* [COLLECTED MATERIAL]
━━━━━━━━
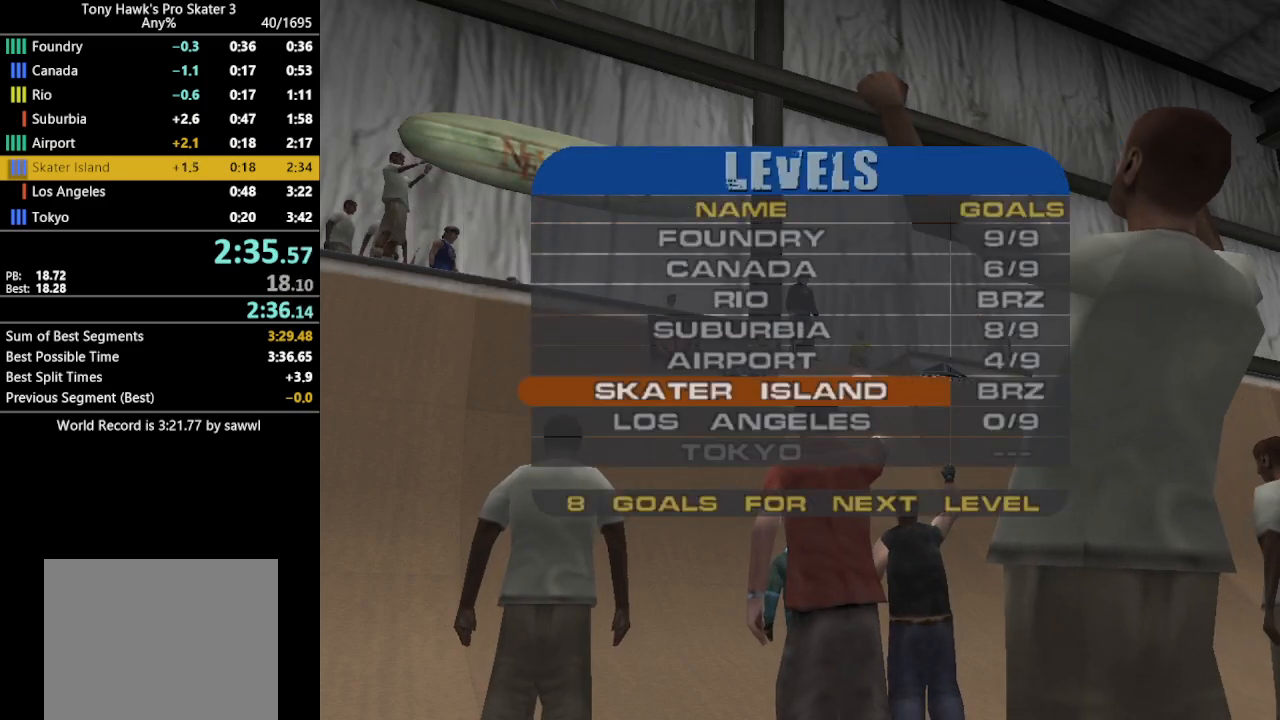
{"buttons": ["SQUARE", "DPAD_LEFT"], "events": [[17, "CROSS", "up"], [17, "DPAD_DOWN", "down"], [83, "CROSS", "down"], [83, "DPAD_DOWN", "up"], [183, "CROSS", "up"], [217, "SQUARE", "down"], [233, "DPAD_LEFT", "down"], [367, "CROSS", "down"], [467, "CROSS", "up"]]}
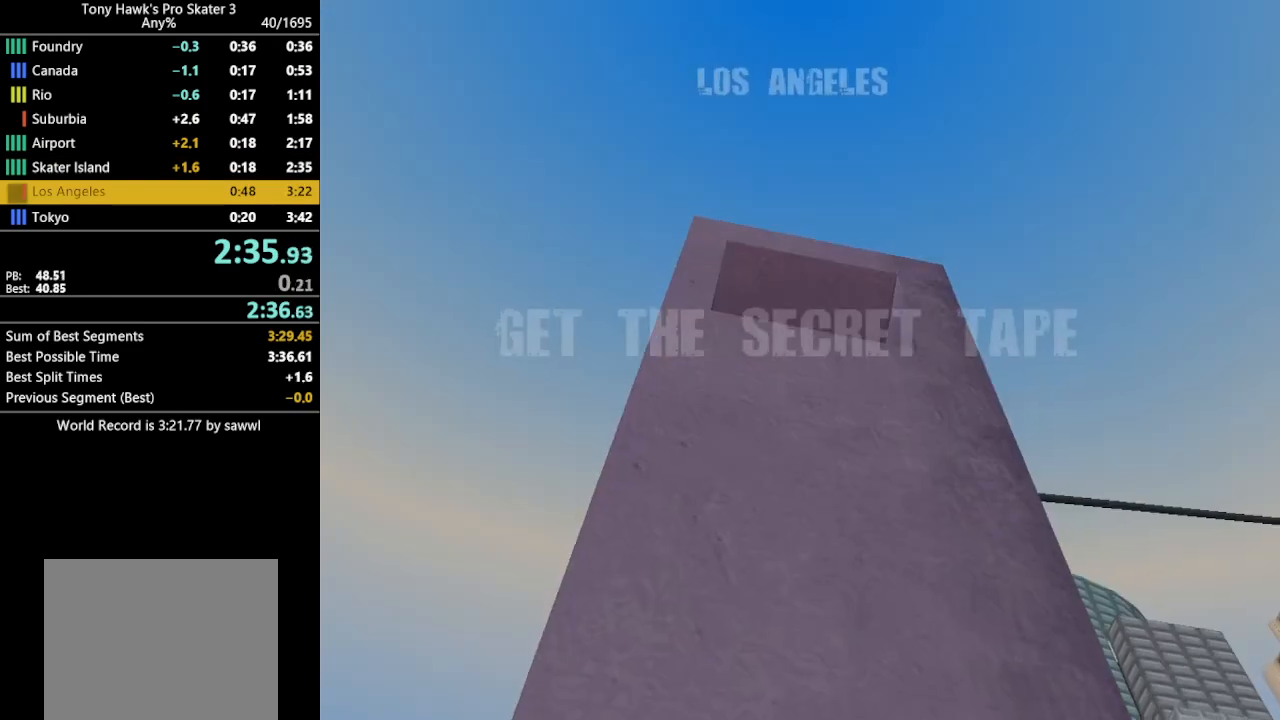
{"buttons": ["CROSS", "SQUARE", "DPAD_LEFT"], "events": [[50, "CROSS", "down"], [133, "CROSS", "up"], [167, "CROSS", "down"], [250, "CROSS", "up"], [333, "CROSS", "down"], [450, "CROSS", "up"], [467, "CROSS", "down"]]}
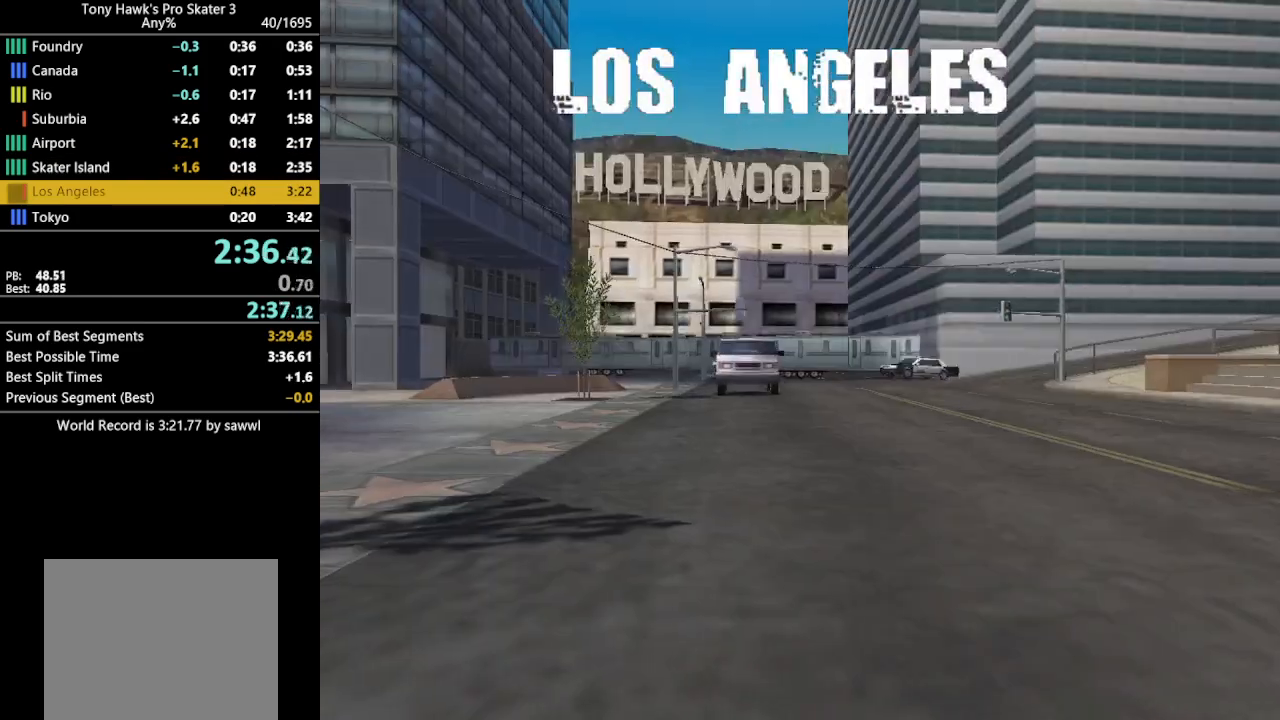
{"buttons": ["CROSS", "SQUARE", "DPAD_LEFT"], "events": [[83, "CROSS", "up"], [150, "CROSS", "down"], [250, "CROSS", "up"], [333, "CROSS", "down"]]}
━━━━━━━━
* [YOUR OBJECTIVE]
Everything but the pictures is needed: copy the data above exactly.

* [TASK OUTPUT]
{"buttons": ["SQUARE", "DPAD_LEFT"], "events": [[17, "CROSS", "up"], [17, "DPAD_DOWN", "down"], [83, "CROSS", "down"], [83, "DPAD_DOWN", "up"], [183, "CROSS", "up"], [217, "SQUARE", "down"], [233, "DPAD_LEFT", "down"], [367, "CROSS", "down"], [467, "CROSS", "up"]]}
{"buttons": ["CROSS", "SQUARE", "DPAD_LEFT"], "events": [[50, "CROSS", "down"], [133, "CROSS", "up"], [167, "CROSS", "down"], [250, "CROSS", "up"], [333, "CROSS", "down"], [450, "CROSS", "up"], [467, "CROSS", "down"]]}
{"buttons": ["CROSS", "SQUARE", "DPAD_LEFT"], "events": [[83, "CROSS", "up"], [150, "CROSS", "down"], [250, "CROSS", "up"], [333, "CROSS", "down"]]}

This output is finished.